CHAPITRE V

Elle dut dormir quatre heures d’un profond sommeil avant que le chat ne saute sur sa poitrine et ne la fasse bondir affolée dans la pièce à peine éclairée par la lampe du vestibule. Une chance qu’elle ait songé à laisser cette veilleuse. Tout de suite elle sut où elle était et vit le chat qui flairait ses couvertures avec précaution.

— Écoute, le chat, murmura-t-elle, tu ne trouves pas que tu exagères ? Tu te planques puis tu réapparais alors que je n’ai nulle envie de te voir.

Elle alla s’asseoir sur la banquette et le serra contre elle.

— Tu t’en fous complètement. Dis-moi… Mais qui t’envoie, ton maître Pierre Arbas qui ressemble si fort à Poivre d’Arvor ? Ou bien le fuis-tu parce qu’il est cruel avec toi ?

Elle s’allongea et essaya de ne pas penser mais elle reprenait de plus en plus des idées claires et se disait qu’elle ne boirait pas autant le lendemain. Elle commencerait d’abord par ne rien avaler le matin. Le premier cognac après le repas de midi, pas avant.

Le chat sauta à terre et elle l’entendit dans la cuisine.

Comme il y avait des paquets de lait upérisé elle en ouvrit un carton, lui en versa dans une soucoupe mais il le dédaigna. Il fila vers l’escalier au fond du placard et disparut en direction de l’étage. Les Sanchez avaient dû acheter une chambre et se relier à elle par cette vis en bois.

Une chouette idée, pensa-t-elle. Elle n’avait pas réussi à savoir si les Larovitz en avaient fait autant.

En retournant éteindre dans la cuisine elle vit la bouteille de cognac mais retourna s’allonger. Pourtant elle continua d’y penser, finit par décider de boire une gorgée à même le goulot. Ce fut une très grosse gorgée qu’elle garda en bouche pour l’avaler peu à peu. Chaque goutte allait exploser dans son estomac comme des gouttes de nitroglycérine.

Elle se réveilla sans savoir l’heure ; il n’y avait aucune trace de jour aux volets renforcés. Sa montre indiquait huit heures.

L’odeur de friture pénétra avec l’air humide et ce n’était qu’en second qu’on recevait l’iode et le sel de la rade proche.

Le patron du bistrot balayait sa terrasse et lui adressa un coup de menton. Heureuse, elle prit ça comme une reconnaissance du fait de son insularité dans le quartier.

Elle se fit du café, alla en boire la première tasse à la fenêtre. Malgré l’étroitesse de la rue, elle pouvait suivre l’effervescence qui gonflerait jusque vers dix heures à cause du marché proche.

Elle emporta sa tasse à la salle de bains, prit une bonne douche qui lui donna faim. Elle termina son café et décida d’aller en prendre un autre en face.

— Bien dormi ? demanda le patron.

Il avait des croissants et elle en grignota un. Un exploit qu’elle n’avait pas accompli depuis des semaines. Ces derniers temps elle attaquait direct au cognac. Elle le volait dans les supermarchés mais surtout dans les petits magasins où les gérants se méfiaient plus des jeunes et des Arabes que de cette jeune femme en deux-pièces velours fané mais encore élégant.

Le jeune homme maigre en jean et blouson de cuir entra peu après et s’approcha du bar pour commander un expresso.

— Alors vous allez écrire encore sur les Sanchez ?

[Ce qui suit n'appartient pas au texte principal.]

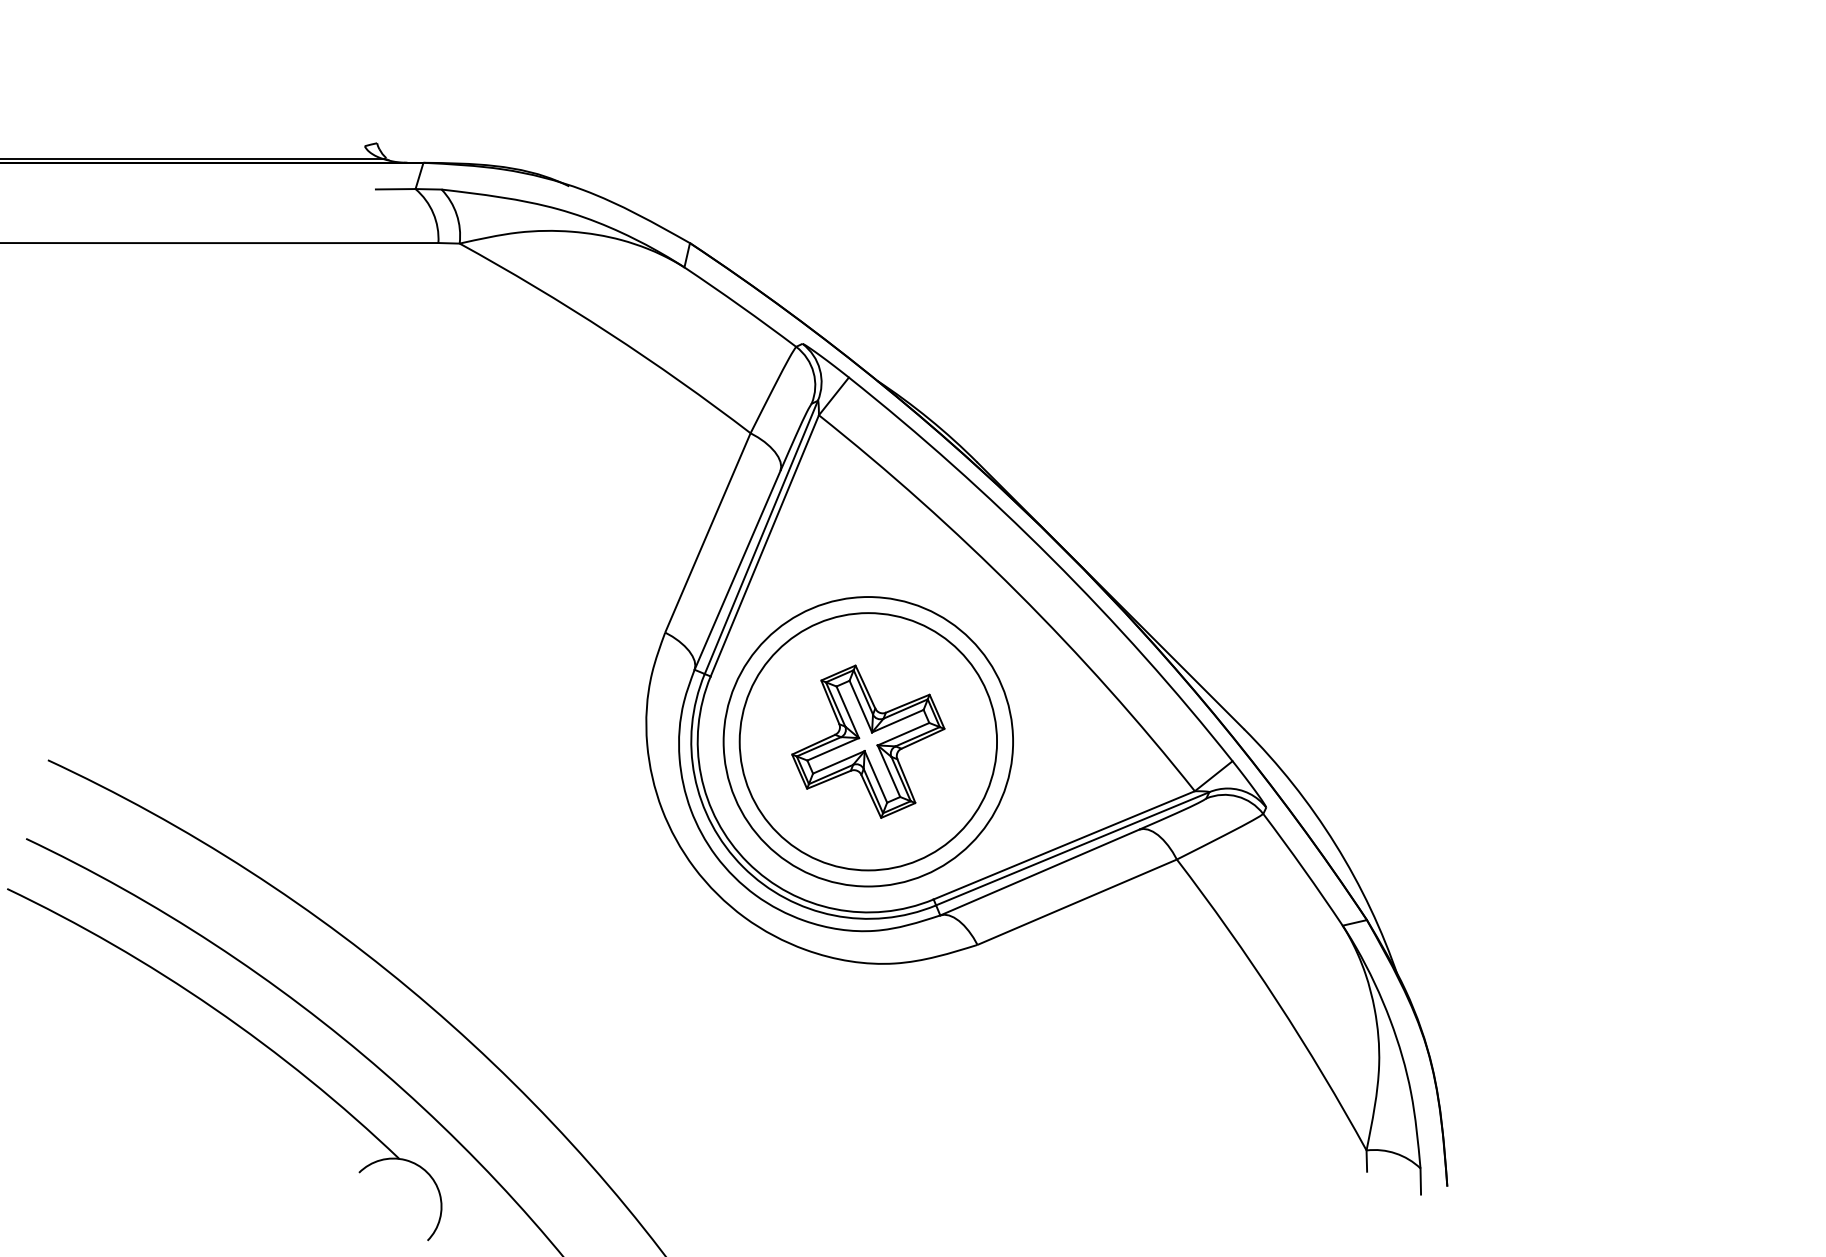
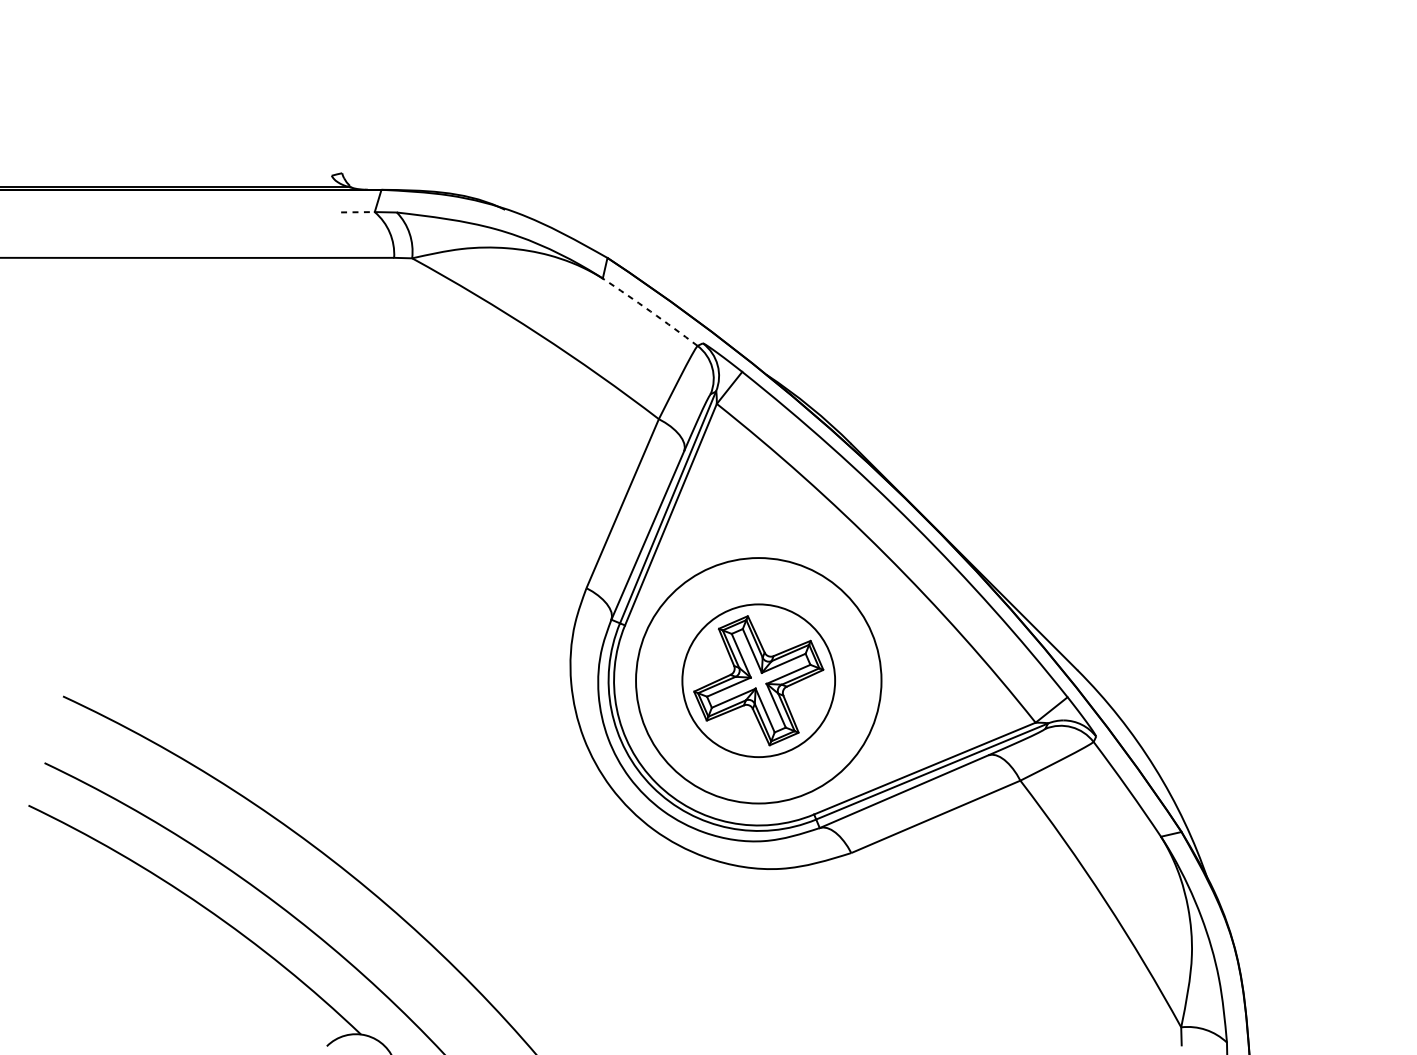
line: (395, 189) -> (357, 212), solid -> dashed
arc: (740, 306) -> (650, 311), solid -> dashed
circle: (868, 741) -> (758, 680), size x0.7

— Non, répondit le garçon à la question du patron.

Terminé, les Sanchez. Les Sanchez… Ils ne m’ont pas porté bonheur…

— Ah oui, fit le patron indifférent.

— J’ai été viré par le journal. Mon article n’a pas plu.

Il paraît que l’expropriation c’est pas pour demain. En fait je me suis trompé. J’ai parlé d’expulsion au lieu d’expropriation. Une erreur impardonnable.

Alice alluma une cigarette, attira le journal du matin sans lâcher le garçon du regard. C’était lui qui avait écrit sur le double suicide ? Bossi s’était servi de son article pour aborder son travail.

Il avala son café et c’est alors que discrètement le patron dut lui dire que la jeune femme derrière habitait désormais chez les Sanchez. Il se retourna un peu trop vivement à cette nouvelle et elle lui sourit de façon engageante. Elle aussi avait envie de faire sa connaissance.

Il hésita puis s’approcha :

— Je peux vous parler ? Vous habitez bien en face, non

— Vous avez bien écrit dans le journal, non ?

— Vous avez entendu ?

— C’est ça, je vous ai entendu, murmura-t-elle, prudente, en lui désignant la chaise en face.